Copy exactly the lines of the data below, beginning with the line with "1254 87 176.00" and ending with the line with "161 4 62.59". Pictures are to be omitted.

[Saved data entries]
-- Opening Marker --
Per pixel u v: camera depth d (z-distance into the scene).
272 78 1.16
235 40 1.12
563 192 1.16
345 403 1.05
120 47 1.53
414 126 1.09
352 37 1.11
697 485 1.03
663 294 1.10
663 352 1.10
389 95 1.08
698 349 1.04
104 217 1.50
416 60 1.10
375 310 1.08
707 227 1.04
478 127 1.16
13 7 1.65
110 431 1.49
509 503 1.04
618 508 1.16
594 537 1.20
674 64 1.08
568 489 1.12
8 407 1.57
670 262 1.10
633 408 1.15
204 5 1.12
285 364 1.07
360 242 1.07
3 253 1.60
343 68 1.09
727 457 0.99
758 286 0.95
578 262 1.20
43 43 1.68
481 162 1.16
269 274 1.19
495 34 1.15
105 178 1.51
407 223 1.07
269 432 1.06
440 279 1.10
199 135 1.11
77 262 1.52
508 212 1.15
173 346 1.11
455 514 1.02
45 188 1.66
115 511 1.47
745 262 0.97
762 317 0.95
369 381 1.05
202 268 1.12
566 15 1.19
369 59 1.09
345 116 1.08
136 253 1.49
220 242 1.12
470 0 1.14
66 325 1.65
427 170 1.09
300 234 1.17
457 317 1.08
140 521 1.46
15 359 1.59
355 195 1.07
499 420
-- Closing Marker --
-- Opening Marker --
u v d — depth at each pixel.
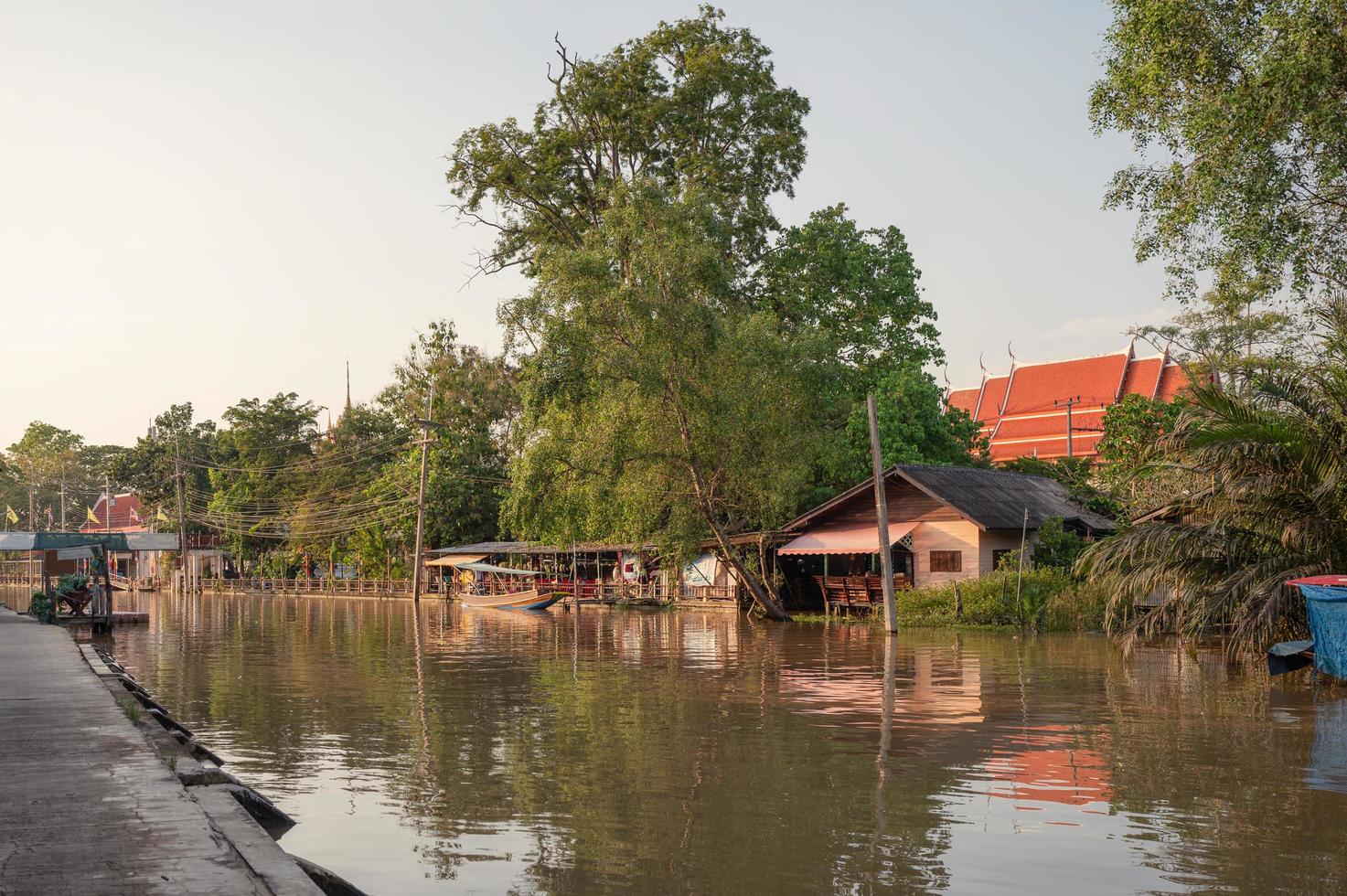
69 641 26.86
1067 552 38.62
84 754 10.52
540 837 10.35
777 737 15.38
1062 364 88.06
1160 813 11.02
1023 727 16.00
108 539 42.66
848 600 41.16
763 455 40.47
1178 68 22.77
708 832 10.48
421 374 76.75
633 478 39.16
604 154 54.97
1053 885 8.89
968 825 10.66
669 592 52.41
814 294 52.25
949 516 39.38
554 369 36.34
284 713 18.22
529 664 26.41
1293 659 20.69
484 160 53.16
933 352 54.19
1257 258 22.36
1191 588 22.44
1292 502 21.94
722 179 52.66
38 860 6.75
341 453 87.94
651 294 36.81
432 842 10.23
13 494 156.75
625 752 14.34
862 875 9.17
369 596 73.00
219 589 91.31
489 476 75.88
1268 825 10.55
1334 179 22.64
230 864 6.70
-- Closing Marker --
-- Opening Marker --
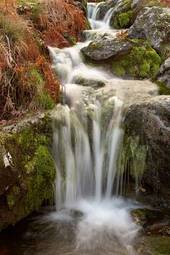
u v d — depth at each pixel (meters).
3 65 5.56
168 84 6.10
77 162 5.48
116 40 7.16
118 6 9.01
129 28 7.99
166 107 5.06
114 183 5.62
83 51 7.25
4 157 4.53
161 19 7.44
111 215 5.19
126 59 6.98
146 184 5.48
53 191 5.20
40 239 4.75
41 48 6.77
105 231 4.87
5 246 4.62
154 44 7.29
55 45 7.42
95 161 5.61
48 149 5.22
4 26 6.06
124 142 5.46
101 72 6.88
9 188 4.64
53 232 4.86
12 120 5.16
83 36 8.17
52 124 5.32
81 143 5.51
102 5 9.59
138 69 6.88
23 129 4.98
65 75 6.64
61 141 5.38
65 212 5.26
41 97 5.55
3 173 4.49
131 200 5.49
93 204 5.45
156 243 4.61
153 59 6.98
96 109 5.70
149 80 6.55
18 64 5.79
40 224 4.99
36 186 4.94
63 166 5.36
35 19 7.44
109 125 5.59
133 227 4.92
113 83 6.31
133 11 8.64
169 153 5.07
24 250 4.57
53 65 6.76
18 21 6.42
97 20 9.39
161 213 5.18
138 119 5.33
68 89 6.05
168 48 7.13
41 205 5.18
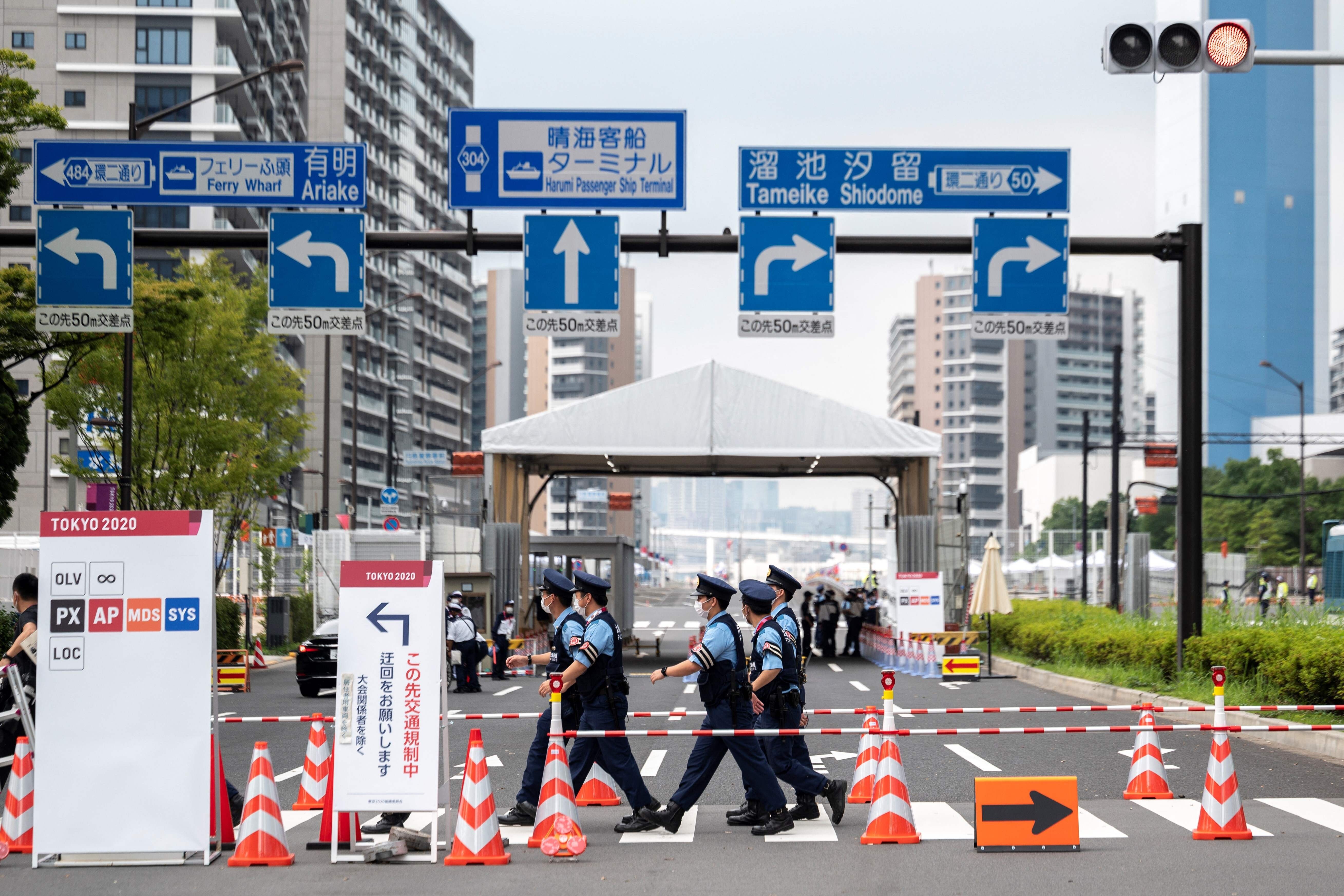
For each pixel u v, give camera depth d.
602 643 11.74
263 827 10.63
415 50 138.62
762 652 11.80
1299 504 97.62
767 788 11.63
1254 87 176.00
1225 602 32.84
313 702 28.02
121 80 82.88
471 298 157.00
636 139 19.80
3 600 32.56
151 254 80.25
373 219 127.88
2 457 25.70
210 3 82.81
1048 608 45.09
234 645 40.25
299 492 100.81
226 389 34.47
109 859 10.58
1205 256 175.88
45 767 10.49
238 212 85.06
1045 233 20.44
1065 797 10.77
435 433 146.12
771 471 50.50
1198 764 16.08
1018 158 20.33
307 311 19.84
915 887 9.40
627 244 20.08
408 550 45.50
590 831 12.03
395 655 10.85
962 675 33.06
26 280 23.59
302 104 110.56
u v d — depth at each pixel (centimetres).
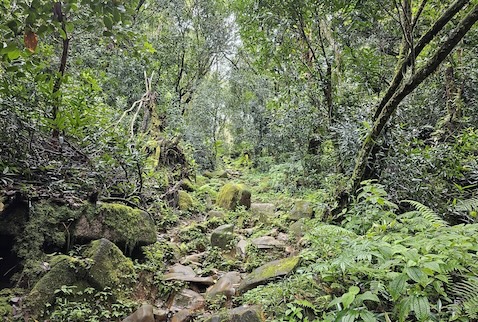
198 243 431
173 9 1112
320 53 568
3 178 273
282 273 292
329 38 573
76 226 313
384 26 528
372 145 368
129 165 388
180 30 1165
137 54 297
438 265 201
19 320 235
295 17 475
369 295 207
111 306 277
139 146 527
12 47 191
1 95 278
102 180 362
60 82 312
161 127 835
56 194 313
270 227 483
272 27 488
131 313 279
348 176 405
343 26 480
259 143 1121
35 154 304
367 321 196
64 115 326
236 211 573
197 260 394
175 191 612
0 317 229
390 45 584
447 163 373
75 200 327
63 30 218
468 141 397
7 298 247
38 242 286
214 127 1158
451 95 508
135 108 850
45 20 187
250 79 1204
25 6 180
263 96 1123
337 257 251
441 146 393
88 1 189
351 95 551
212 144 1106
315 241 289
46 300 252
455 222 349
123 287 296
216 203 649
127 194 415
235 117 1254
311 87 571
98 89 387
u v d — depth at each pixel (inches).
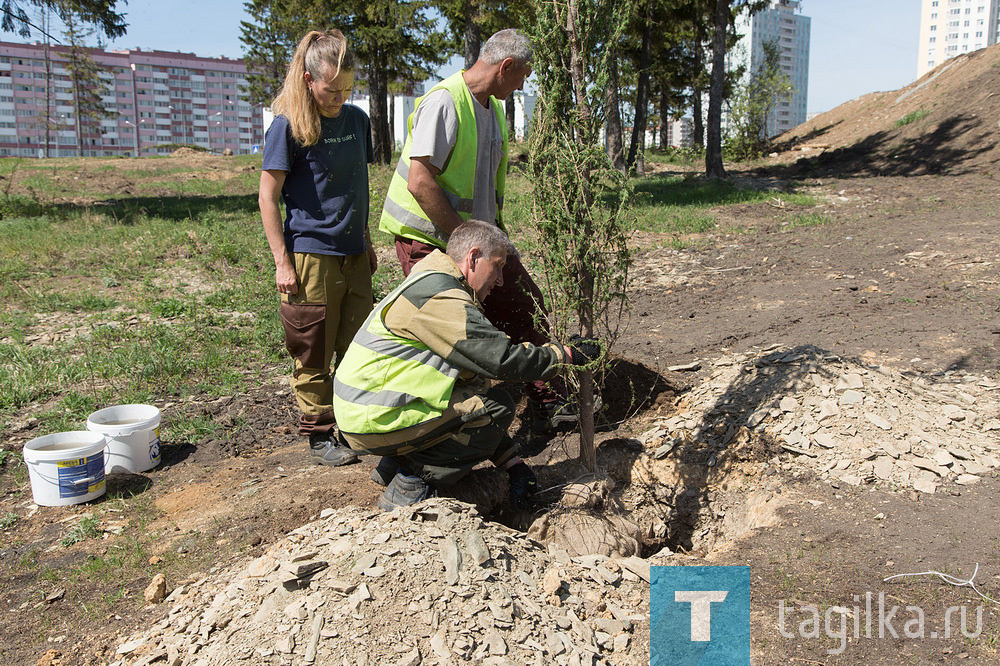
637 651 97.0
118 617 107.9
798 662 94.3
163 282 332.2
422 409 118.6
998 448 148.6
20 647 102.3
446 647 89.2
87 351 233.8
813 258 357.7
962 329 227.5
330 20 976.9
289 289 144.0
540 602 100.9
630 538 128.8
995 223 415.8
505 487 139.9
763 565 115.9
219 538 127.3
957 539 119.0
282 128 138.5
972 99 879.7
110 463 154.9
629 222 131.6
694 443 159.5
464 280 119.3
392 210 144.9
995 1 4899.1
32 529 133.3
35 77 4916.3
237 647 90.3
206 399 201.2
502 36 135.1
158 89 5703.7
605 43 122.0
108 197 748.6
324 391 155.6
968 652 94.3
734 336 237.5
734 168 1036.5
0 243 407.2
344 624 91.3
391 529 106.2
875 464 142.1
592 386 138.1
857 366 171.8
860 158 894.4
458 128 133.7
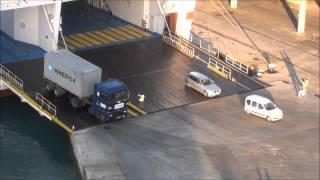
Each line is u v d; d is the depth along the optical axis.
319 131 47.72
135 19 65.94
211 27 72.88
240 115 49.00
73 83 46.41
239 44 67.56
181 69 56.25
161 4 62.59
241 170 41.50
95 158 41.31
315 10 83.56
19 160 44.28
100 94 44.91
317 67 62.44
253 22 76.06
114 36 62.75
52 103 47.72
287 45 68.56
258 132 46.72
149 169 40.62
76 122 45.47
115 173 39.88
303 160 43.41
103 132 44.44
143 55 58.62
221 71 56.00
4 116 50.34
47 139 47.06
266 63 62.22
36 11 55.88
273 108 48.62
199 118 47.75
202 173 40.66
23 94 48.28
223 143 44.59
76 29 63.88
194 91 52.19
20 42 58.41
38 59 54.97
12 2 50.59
-- Closing Marker --
Output of the task:
1254 87 176.00
1225 602 32.84
313 702 28.02
121 80 82.88
471 298 157.00
636 139 19.80
3 600 32.56
151 254 80.25
373 219 127.88
2 457 25.70
210 3 82.81
1048 608 45.09
234 645 40.25
299 492 100.81
226 389 34.47
109 859 10.58
1205 256 175.88
45 767 10.49
238 212 85.06
1045 233 20.44
1065 797 10.77
435 433 146.12
771 471 50.50
1198 764 16.08
1018 158 20.33
307 311 19.84
915 887 9.40
627 244 20.08
408 550 45.50
590 831 12.03
395 655 10.85
962 675 33.06
26 280 23.59
302 104 110.56
u v d — depth at each pixel (centimetres).
198 243 431
173 9 1112
320 53 568
3 178 273
282 273 292
329 38 573
76 226 313
384 26 528
372 145 368
129 165 388
180 30 1165
137 54 297
438 265 201
19 320 235
295 17 475
369 295 207
111 306 277
139 146 527
12 47 191
1 95 278
102 180 362
60 82 312
161 127 835
56 194 313
270 227 483
272 27 488
131 313 279
348 176 405
343 26 480
259 143 1121
35 154 304
367 321 196
64 115 326
236 211 573
197 260 394
175 191 612
0 317 229
390 45 584
447 163 373
75 200 327
63 30 218
468 141 397
7 298 247
38 242 286
214 127 1158
451 95 508
135 108 850
45 20 187
250 79 1204
25 6 180
263 96 1123
337 257 251
441 146 393
88 1 189
351 95 551
212 144 1106
315 241 289
46 300 252
455 222 349
123 287 296
216 203 649
127 194 415
235 117 1254
311 87 571
98 89 387
u v d — depth at each pixel (inches).
637 651 97.0
118 617 107.9
798 662 94.3
163 282 332.2
422 409 118.6
998 448 148.6
20 647 102.3
446 647 89.2
87 351 233.8
813 258 357.7
962 329 227.5
330 20 976.9
289 289 144.0
540 602 100.9
630 538 128.8
995 223 415.8
505 487 139.9
763 565 115.9
219 538 127.3
957 539 119.0
282 128 138.5
972 99 879.7
110 463 154.9
629 222 131.6
694 443 159.5
464 280 119.3
392 210 144.9
995 1 4899.1
32 529 133.3
35 77 4916.3
237 647 90.3
206 399 201.2
502 36 135.1
158 89 5703.7
605 43 122.0
108 197 748.6
324 391 155.6
968 652 94.3
734 336 237.5
734 168 1036.5
0 243 407.2
344 624 91.3
391 529 106.2
875 464 142.1
592 386 138.1
857 366 171.8
860 158 894.4
458 128 133.7
Each line is u v d; d is the depth along the optical axis.
319 131 47.72
135 19 65.94
211 27 72.88
240 115 49.00
73 83 46.41
239 44 67.56
181 69 56.25
161 4 62.59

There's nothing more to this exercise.